Un año después de volverme vegana, fui a una médica para un examen físico. Ella revisó mi historial de salud y luego se detuvo en seco. “Espera”, dijo, con su confusión evidente en su frente arrugada, “¿no tomas ningún medicamento? Pero tienes todos estos diagnósticos. Nunca he conocido a alguien con enfermedad de Crohn que no esté tomando medicamentos”. Luego miró los resultados de mi análisis de sangre y mis estadísticas vitales y quedó boquiabierta. “Tu conteo de sangre es fenomenal. ¿Cuál es tu secreto?”, preguntó. Cuando le dije, ella asintió y dijo: “Bueno, supongo que no estoy sorprendida. Pero la mayoría de mis pacientes nunca lo considerarían”.

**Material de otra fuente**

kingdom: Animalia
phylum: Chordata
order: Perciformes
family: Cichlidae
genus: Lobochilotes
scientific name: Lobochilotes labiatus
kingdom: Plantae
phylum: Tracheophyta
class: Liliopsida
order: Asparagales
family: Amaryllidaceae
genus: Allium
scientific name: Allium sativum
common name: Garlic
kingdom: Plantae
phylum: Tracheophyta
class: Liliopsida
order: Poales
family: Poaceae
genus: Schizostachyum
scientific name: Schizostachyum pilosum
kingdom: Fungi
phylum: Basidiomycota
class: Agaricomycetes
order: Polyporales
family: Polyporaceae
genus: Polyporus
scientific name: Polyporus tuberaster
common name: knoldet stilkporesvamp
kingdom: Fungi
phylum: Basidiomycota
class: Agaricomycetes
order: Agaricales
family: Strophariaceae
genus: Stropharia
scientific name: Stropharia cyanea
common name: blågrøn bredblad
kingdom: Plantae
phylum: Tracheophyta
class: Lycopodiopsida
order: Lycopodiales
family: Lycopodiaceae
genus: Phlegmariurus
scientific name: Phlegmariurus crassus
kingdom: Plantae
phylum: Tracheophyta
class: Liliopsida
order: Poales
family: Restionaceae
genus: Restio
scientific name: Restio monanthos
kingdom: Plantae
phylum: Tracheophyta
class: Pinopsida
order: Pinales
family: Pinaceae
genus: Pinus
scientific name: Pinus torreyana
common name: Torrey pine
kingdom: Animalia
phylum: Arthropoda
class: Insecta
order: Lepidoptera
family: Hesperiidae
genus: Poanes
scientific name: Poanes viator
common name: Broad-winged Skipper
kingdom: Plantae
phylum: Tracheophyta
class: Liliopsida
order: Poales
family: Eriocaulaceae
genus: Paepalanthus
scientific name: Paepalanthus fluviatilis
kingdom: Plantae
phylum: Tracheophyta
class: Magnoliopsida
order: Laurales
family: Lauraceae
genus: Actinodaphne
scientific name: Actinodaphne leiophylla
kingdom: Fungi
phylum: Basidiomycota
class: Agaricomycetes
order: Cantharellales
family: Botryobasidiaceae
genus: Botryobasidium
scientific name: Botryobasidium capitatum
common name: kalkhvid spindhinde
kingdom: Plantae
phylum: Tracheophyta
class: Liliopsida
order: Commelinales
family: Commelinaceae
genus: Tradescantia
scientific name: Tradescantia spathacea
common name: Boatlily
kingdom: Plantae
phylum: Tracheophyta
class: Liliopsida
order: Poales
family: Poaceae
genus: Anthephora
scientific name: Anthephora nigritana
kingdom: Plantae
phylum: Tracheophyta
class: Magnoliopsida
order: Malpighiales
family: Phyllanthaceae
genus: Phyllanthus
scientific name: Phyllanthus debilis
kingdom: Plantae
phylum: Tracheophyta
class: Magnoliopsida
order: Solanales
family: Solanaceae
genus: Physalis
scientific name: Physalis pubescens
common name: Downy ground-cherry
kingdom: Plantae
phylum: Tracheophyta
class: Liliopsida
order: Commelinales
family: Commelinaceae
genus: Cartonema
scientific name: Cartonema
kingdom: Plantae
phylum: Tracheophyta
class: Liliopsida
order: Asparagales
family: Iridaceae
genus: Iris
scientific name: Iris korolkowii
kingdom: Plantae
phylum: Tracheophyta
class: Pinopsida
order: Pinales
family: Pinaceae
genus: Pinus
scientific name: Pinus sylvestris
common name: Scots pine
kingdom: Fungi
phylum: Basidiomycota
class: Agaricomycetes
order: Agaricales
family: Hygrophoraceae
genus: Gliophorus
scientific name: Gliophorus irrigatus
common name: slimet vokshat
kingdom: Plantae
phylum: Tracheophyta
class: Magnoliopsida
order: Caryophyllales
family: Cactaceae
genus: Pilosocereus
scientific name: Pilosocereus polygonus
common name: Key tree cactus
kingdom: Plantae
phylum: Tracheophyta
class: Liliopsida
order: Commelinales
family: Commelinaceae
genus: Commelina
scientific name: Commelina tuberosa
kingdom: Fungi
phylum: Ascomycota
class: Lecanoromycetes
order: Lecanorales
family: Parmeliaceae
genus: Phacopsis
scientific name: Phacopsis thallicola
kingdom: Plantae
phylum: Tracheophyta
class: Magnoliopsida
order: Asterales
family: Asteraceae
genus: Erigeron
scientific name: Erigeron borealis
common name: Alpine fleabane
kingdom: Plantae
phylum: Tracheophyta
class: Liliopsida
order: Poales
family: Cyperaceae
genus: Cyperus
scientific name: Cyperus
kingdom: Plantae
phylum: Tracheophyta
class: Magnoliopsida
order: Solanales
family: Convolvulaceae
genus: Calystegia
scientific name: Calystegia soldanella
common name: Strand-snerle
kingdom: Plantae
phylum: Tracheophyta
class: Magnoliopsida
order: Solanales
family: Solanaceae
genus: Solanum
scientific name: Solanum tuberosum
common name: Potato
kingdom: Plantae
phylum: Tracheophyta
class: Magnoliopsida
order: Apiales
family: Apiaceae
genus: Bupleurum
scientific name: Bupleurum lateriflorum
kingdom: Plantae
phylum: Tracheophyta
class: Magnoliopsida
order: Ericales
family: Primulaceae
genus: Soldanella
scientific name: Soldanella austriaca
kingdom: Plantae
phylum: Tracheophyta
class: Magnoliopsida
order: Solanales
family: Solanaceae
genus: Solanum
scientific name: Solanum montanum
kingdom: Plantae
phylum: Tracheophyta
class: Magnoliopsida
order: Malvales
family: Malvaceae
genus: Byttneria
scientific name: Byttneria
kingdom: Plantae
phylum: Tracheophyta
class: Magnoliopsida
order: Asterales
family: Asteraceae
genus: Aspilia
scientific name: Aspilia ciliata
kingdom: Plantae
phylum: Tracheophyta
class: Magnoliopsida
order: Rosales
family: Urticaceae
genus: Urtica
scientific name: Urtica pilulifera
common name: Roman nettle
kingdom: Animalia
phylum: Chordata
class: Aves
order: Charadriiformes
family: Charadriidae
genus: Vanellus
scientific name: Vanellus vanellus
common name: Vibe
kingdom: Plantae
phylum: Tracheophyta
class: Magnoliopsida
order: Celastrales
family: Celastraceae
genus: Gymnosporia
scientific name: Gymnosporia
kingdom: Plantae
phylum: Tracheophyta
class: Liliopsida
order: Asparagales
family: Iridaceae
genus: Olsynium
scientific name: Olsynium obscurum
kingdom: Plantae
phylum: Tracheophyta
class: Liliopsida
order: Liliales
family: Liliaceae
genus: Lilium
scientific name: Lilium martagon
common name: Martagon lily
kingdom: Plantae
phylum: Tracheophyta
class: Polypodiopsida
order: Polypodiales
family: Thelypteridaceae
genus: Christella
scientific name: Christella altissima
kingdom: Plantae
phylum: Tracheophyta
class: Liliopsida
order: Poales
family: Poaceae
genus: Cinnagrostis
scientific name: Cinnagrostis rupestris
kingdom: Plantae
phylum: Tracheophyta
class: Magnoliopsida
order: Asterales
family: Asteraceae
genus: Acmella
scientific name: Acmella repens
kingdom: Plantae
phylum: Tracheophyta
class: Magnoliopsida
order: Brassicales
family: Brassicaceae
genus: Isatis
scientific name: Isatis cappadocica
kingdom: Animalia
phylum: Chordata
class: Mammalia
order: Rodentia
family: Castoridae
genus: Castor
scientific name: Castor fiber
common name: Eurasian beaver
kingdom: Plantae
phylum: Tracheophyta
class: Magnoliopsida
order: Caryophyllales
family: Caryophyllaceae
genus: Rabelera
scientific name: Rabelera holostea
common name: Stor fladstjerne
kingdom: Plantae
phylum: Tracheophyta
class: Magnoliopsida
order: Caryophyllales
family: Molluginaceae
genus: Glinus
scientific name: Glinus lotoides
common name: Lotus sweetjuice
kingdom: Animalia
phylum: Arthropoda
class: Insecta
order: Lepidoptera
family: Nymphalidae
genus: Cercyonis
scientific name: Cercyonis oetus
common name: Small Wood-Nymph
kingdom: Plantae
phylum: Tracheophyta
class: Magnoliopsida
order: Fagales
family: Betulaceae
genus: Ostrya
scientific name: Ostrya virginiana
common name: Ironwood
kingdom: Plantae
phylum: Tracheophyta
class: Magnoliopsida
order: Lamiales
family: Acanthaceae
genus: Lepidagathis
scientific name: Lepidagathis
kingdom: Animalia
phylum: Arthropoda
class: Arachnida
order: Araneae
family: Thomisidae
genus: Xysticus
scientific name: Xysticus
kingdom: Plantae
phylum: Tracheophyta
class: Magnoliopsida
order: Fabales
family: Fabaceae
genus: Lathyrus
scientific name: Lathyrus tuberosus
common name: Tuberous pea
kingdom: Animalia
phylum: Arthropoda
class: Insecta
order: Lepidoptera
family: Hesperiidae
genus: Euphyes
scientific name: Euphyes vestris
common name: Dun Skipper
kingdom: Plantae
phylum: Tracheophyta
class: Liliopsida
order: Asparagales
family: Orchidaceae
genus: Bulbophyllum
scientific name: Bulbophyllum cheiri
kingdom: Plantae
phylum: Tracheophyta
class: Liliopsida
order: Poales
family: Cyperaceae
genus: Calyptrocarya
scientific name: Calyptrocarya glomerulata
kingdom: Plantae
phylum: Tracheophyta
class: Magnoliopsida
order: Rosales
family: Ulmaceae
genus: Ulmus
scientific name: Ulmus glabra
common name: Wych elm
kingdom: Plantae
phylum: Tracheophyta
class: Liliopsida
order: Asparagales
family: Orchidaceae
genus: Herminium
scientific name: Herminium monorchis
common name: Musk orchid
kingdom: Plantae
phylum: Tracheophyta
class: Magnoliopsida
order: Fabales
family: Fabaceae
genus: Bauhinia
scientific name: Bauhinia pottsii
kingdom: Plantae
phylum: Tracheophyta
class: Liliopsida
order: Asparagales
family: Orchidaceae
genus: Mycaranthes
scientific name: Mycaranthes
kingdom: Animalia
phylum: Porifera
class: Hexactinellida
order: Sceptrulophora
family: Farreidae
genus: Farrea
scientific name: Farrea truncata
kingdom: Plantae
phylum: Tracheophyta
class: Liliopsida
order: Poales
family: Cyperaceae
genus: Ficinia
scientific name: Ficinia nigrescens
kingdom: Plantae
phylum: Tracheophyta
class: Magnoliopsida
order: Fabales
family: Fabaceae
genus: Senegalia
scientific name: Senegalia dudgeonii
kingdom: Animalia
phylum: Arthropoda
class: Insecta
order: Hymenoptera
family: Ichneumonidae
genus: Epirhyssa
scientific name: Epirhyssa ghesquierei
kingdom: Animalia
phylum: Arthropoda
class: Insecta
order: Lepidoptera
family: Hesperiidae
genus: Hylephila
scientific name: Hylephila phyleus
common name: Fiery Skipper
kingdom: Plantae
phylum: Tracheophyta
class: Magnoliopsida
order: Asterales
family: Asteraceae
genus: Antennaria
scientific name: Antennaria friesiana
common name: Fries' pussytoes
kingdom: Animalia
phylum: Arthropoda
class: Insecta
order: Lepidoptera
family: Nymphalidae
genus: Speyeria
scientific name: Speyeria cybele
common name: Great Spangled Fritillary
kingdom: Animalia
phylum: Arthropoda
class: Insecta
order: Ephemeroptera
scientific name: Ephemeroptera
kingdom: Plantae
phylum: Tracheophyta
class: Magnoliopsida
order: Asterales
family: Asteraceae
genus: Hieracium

Me sentí increíble. Por primera vez desde los 12 años, mi cuerpo y yo fuimos amigos nuevamente. Hoy, no cuento las calorías. Como la cantidad de comida saludable que quiero, y si quiero un cupcake o papas fritas de cuando en cuando, los consumo (basados en vegetales, por supuesto). Pero fue solo recientemente que me di cuenta de cuán profunda ha sido mi transformación. Un día, mi esposa y yo salimos de excursión, y hablábamos sobre lo mucho que ser basadas en plantas había cambiado nuestras vidas. Literalmente me detuve en seco cuando me di cuenta de que nunca más me había dado ese diálogo interno negativo. Las voces se han ido. Y me he vuelto basada en plantas para agradecerlo.
Para mí, mi trastorno de alimentación no solo se trataba de estar gorda. Se trataba de mi sentido general de valía. No me sentía digna de comer. No me sentía digna de estar viva. No lo sabía en ese momento, pero estos sentimientos fueron, en gran medida, el resultado de la falta de congruencia en mi vida. Mi corazón grande y cariñoso se preocupaba por los animales y el medioambiente y por la forma en que todos íbamos a sobrevivir, sin embargo, mis elecciones de alimentos apoyaban el abuso y la destrucción de las cosas que más me importaban.
Ahora que estoy practicando lo que predico, veo la diferencia. Siento el poder de vivir mis convicciones. Sé que mis elecciones hacen la diferencia y que estoy viviendo una vida compasiva y con poder. Y esa congruencia entre lo que creo y las decisiones que tomo me ha traído una profunda sanación que nunca supe que podría venir de lo que tengo en el plato.